• **Work order**
Check each line of the data, and copy those where "JSON" appears.

• **Material shown**

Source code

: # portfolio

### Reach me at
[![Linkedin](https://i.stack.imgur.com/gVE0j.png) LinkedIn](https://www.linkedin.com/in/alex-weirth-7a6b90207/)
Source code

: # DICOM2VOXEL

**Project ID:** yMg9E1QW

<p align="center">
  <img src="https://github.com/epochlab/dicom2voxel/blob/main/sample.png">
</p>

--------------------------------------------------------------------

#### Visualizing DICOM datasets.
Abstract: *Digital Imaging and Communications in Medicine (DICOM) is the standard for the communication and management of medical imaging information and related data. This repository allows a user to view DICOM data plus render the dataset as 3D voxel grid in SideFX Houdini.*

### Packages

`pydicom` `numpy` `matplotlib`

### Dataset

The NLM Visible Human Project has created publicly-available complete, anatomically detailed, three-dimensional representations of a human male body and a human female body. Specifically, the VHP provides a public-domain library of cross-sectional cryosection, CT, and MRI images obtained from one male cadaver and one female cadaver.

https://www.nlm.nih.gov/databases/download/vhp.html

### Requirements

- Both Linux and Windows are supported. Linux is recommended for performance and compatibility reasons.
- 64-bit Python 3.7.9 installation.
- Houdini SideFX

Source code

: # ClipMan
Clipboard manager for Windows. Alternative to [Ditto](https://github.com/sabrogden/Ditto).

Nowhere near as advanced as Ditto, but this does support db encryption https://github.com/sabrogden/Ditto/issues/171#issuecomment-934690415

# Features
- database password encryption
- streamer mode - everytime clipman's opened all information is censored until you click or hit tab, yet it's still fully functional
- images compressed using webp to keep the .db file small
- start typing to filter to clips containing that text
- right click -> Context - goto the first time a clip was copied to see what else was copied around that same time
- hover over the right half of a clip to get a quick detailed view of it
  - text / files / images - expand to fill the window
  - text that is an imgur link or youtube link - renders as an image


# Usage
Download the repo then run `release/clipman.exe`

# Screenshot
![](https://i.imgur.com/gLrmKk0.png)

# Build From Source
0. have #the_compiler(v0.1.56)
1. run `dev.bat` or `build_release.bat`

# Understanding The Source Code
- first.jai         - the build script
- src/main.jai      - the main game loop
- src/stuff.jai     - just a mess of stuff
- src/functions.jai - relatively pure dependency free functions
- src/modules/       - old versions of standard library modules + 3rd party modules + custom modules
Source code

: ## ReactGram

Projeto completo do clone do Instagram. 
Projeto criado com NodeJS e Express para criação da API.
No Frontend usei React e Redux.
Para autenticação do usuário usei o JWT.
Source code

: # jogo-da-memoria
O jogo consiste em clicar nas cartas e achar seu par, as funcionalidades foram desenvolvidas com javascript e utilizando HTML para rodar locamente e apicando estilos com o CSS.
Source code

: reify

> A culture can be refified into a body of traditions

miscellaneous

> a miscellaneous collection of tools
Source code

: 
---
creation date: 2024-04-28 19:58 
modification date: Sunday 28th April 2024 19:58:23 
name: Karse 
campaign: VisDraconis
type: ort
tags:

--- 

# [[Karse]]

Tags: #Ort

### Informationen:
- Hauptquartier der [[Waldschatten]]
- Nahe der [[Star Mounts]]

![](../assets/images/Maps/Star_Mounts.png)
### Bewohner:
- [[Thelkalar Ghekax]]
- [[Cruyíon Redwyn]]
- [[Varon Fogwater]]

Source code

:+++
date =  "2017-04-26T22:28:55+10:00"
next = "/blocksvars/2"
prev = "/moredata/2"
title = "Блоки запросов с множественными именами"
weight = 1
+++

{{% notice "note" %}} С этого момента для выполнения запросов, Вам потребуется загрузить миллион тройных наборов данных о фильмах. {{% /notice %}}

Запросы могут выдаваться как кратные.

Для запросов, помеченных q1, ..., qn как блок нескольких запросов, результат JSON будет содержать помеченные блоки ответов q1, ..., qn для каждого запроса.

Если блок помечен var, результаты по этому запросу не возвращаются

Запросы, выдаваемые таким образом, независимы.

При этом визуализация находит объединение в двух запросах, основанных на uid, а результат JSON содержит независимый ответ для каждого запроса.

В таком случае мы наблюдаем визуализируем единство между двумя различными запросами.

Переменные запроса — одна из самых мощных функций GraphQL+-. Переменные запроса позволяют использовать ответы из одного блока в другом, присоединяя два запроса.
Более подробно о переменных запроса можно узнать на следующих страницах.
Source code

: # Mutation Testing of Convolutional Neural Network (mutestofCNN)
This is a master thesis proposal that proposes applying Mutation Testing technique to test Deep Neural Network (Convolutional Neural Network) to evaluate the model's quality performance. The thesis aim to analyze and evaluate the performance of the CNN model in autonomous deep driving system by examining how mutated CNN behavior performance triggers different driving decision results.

• **Solution to the exercise**
Для запросов, помеченных q1, ..., qn как блок нескольких запросов, результат JSON будет содержать помеченные блоки ответов q1, ..., qn для каждого запроса.
При этом визуализация находит объединение в двух запросах, основанных на uid, а результат JSON содержит независимый ответ для каждого запроса.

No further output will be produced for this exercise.